Ready Player OneEn la literatura reciente hay dos óperas primas que han sido adaptadas al cine por directores consagrados, con medios faraónicos: el primer caso es el de El marciano, de Andy Weir, con versión de Ridley Scott, y el segundo caso, más reciente, es la novela Ready Player One, de Ernest Cline, que acaba de llegar a nuestras salas de la mano, nada menos, que de Steven Spielberg. Eso debe ser el vértigo de un escritor.

El gancho particular de la novela de Weir era la magnética personalidad de su protagonista y el nivel de detalle con que recreaba –o creaba– el reto de la supervivencia en Marte; en la de Cline, el gancho particular no es el tejido distópico en que se desarrolla la historia, ni la personalidad del protagonista –más colorida en la novela que en la película–, sino la red de referencias que lo interconecta todo, que lo define todo, que le da sentido a todo. Se puede decir así: Ernest Cline ha hecho de la cultura popular la materia prima de sus novelas (lo mismo pasa con la reivindicable Armada, la novela que sigue a Ready Player One).
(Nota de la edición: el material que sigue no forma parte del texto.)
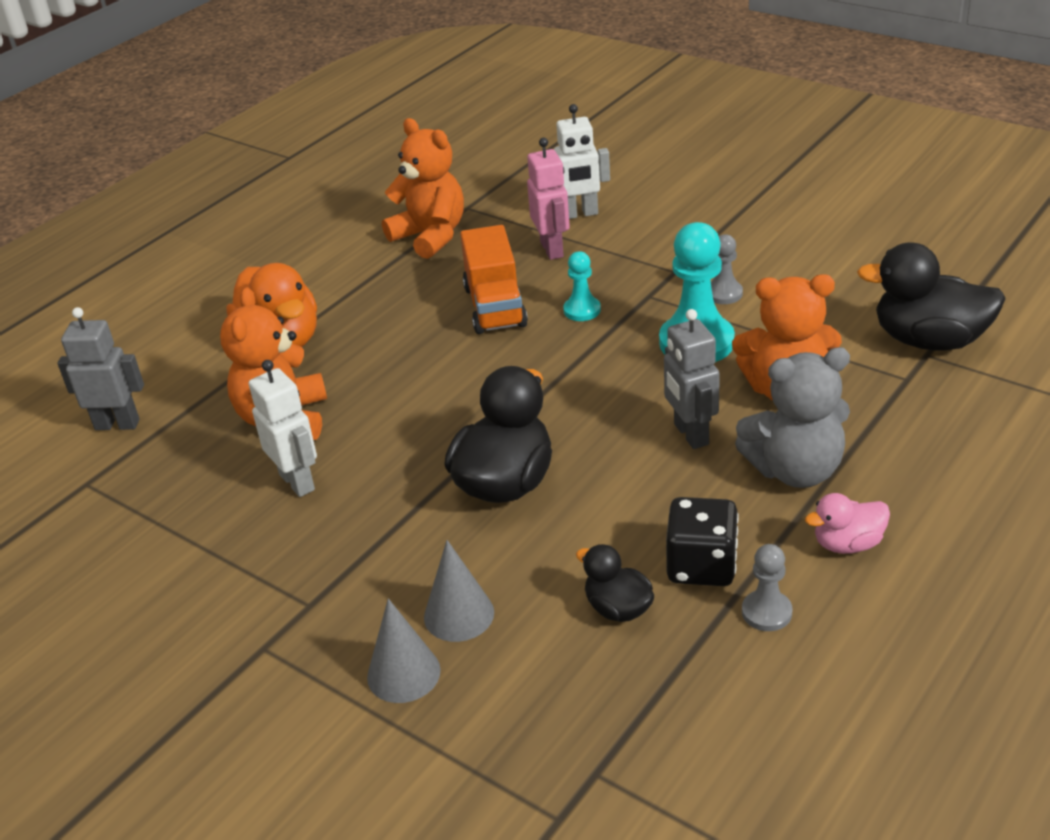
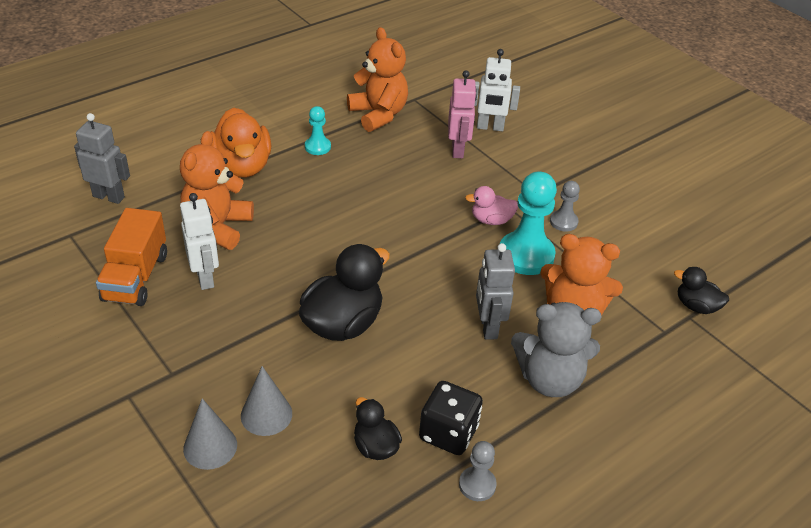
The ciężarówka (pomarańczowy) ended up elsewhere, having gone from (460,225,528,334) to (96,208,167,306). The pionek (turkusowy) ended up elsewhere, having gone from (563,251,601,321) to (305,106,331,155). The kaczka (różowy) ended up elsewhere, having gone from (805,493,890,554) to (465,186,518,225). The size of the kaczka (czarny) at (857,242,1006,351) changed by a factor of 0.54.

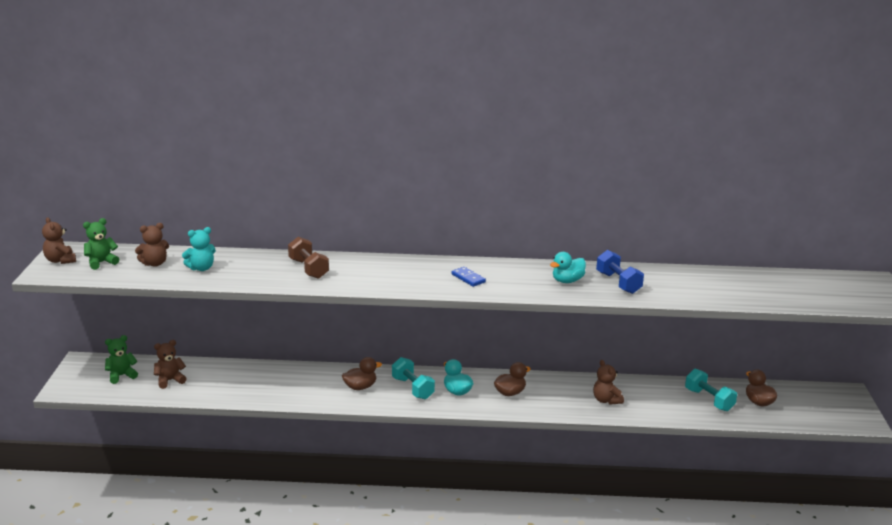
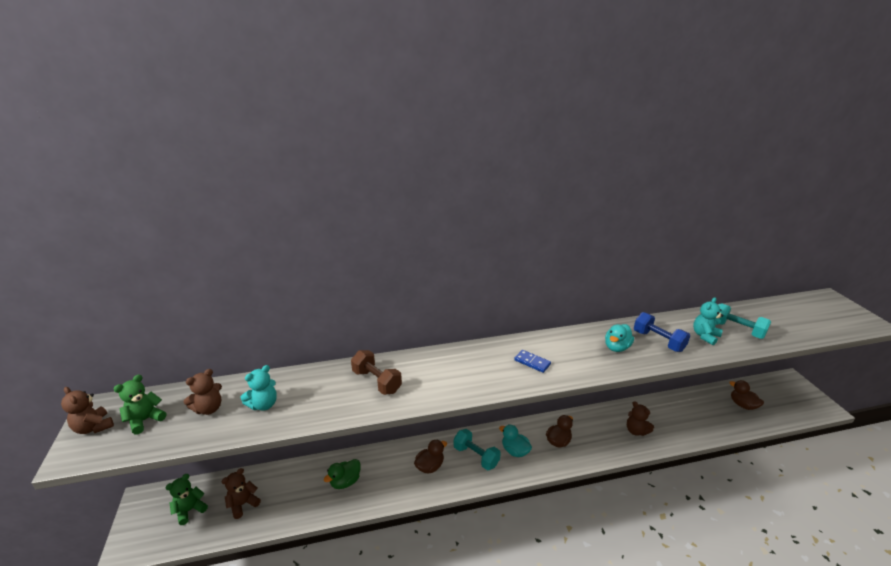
The hantel (turkusowy) ended up elsewhere, having gone from (685,369,737,411) to (718,303,771,339). The second view gained the kaczka (zielony) at (324,459,360,489). The second view gained the miś (turkusowy) at (693,297,723,345).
El ambiente distópico de la historia es un añadido más; hasta se podría decir que lo es sólo de pasada. Con sus trailers puestos uno encima del otro, el futuro imaginado es una excrecencia del nuestro. Wade Watts, el protagonista, malvive en uno de ellos con los restos infelices de su familia desestructurada, y asimila la realidad virtual como sustituto balsámico de la vida real. Es ahí donde es feliz. Esa es la doble clave de Ready Player One: los peligros del escapismo y el homenaje constante y desacomplejado a la cultura nerd, a la cultura pop de los 80 y 90, o, en otras, más certeras palabras, a la cultura. Punto. Sin adjetivos. La vida es gris en esta historia, en este vistazo rápido al futuro, pero al menos tenemos nuestros referentes, parecen decirnos. (Hasta el personaje que interpreta Mark Rylance aparece con un aire al Jimmy Page actual).